-------- Supplied material
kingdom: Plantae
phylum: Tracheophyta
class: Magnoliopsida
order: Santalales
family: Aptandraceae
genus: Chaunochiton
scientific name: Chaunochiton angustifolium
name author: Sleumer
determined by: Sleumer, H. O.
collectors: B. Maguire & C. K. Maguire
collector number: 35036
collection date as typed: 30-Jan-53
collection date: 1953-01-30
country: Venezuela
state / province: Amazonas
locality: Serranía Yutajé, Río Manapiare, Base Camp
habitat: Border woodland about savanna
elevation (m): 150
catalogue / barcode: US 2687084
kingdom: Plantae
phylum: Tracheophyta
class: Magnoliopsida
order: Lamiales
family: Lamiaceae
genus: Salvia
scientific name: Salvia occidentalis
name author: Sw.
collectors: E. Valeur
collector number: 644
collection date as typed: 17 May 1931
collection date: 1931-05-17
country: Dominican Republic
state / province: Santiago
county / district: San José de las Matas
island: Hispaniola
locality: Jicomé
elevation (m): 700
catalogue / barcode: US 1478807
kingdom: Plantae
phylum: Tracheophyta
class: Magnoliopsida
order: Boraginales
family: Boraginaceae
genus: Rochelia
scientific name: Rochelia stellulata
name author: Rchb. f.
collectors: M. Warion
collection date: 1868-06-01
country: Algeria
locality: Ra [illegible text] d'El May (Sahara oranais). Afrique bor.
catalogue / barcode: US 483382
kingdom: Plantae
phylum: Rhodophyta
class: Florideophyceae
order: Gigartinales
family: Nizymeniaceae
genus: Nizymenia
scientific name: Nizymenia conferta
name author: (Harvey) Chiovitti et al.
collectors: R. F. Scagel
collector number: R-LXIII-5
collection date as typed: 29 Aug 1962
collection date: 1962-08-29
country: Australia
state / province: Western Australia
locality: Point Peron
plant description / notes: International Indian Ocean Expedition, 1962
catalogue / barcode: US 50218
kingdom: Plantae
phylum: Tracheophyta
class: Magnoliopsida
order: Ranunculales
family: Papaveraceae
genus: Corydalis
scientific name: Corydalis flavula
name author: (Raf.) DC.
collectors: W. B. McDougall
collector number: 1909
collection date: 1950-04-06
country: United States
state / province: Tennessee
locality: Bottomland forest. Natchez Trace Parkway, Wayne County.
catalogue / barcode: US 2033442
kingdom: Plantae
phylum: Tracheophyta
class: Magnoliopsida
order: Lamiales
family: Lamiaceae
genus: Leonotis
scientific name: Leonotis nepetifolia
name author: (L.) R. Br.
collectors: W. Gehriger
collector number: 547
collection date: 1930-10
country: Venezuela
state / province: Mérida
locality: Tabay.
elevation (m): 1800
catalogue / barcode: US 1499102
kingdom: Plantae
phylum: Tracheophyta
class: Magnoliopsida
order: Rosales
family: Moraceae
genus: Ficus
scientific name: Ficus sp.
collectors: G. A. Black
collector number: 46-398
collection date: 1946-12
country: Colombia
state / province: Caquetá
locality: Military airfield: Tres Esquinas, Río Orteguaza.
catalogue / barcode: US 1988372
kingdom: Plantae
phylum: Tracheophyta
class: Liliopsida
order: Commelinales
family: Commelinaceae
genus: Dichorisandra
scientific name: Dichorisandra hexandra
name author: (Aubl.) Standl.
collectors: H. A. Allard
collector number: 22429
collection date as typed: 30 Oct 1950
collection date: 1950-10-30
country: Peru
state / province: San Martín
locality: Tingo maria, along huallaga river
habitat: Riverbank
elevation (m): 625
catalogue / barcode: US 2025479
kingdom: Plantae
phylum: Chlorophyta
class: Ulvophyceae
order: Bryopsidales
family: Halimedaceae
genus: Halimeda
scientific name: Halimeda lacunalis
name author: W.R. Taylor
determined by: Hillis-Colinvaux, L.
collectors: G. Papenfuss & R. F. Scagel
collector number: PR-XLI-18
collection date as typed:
----------------
What is required
Write out the data again, swapping "locality" for "site" in every record and leaving everything else unchanged.

Written response
kingdom: Plantae
phylum: Tracheophyta
class: Magnoliopsida
order: Santalales
family: Aptandraceae
genus: Chaunochiton
scientific name: Chaunochiton angustifolium
name author: Sleumer
determined by: Sleumer, H. O.
collectors: B. Maguire & C. K. Maguire
collector number: 35036
collection date as typed: 30-Jan-53
collection date: 1953-01-30
country: Venezuela
state / province: Amazonas
site: Serranía Yutajé, Río Manapiare, Base Camp
habitat: Border woodland about savanna
elevation (m): 150
catalogue / barcode: US 2687084
kingdom: Plantae
phylum: Tracheophyta
class: Magnoliopsida
order: Lamiales
family: Lamiaceae
genus: Salvia
scientific name: Salvia occidentalis
name author: Sw.
collectors: E. Valeur
collector number: 644
collection date as typed: 17 May 1931
collection date: 1931-05-17
country: Dominican Republic
state / province: Santiago
county / district: San José de las Matas
island: Hispaniola
site: Jicomé
elevation (m): 700
catalogue / barcode: US 1478807
kingdom: Plantae
phylum: Tracheophyta
class: Magnoliopsida
order: Boraginales
family: Boraginaceae
genus: Rochelia
scientific name: Rochelia stellulata
name author: Rchb. f.
collectors: M. Warion
collection date: 1868-06-01
country: Algeria
site: Ra [illegible text] d'El May (Sahara oranais). Afrique bor.
catalogue / barcode: US 483382
kingdom: Plantae
phylum: Rhodophyta
class: Florideophyceae
order: Gigartinales
family: Nizymeniaceae
genus: Nizymenia
scientific name: Nizymenia conferta
name author: (Harvey) Chiovitti et al.
collectors: R. F. Scagel
collector number: R-LXIII-5
collection date as typed: 29 Aug 1962
collection date: 1962-08-29
country: Australia
state / province: Western Australia
site: Point Peron
plant description / notes: International Indian Ocean Expedition, 1962
catalogue / barcode: US 50218
kingdom: Plantae
phylum: Tracheophyta
class: Magnoliopsida
order: Ranunculales
family: Papaveraceae
genus: Corydalis
scientific name: Corydalis flavula
name author: (Raf.) DC.
collectors: W. B. McDougall
collector number: 1909
collection date: 1950-04-06
country: United States
state / province: Tennessee
site: Bottomland forest. Natchez Trace Parkway, Wayne County.
catalogue / barcode: US 2033442
kingdom: Plantae
phylum: Tracheophyta
class: Magnoliopsida
order: Lamiales
family: Lamiaceae
genus: Leonotis
scientific name: Leonotis nepetifolia
name author: (L.) R. Br.
collectors: W. Gehriger
collector number: 547
collection date: 1930-10
country: Venezuela
state / province: Mérida
site: Tabay.
elevation (m): 1800
catalogue / barcode: US 1499102
kingdom: Plantae
phylum: Tracheophyta
class: Magnoliopsida
order: Rosales
family: Moraceae
genus: Ficus
scientific name: Ficus sp.
collectors: G. A. Black
collector number: 46-398
collection date: 1946-12
country: Colombia
state / province: Caquetá
site: Military airfield: Tres Esquinas, Río Orteguaza.
catalogue / barcode: US 1988372
kingdom: Plantae
phylum: Tracheophyta
class: Liliopsida
order: Commelinales
family: Commelinaceae
genus: Dichorisandra
scientific name: Dichorisandra hexandra
name author: (Aubl.) Standl.
collectors: H. A. Allard
collector number: 22429
collection date as typed: 30 Oct 1950
collection date: 1950-10-30
country: Peru
state / province: San Martín
site: Tingo maria, along huallaga river
habitat: Riverbank
elevation (m): 625
catalogue / barcode: US 2025479
kingdom: Plantae
phylum: Chlorophyta
class: Ulvophyceae
order: Bryopsidales
family: Halimedaceae
genus: Halimeda
scientific name: Halimeda lacunalis
name author: W.R. Taylor
determined by: Hillis-Colinvaux, L.
collectors: G. Papenfuss & R. F. Scagel
collector number: PR-XLI-18
collection date as typed:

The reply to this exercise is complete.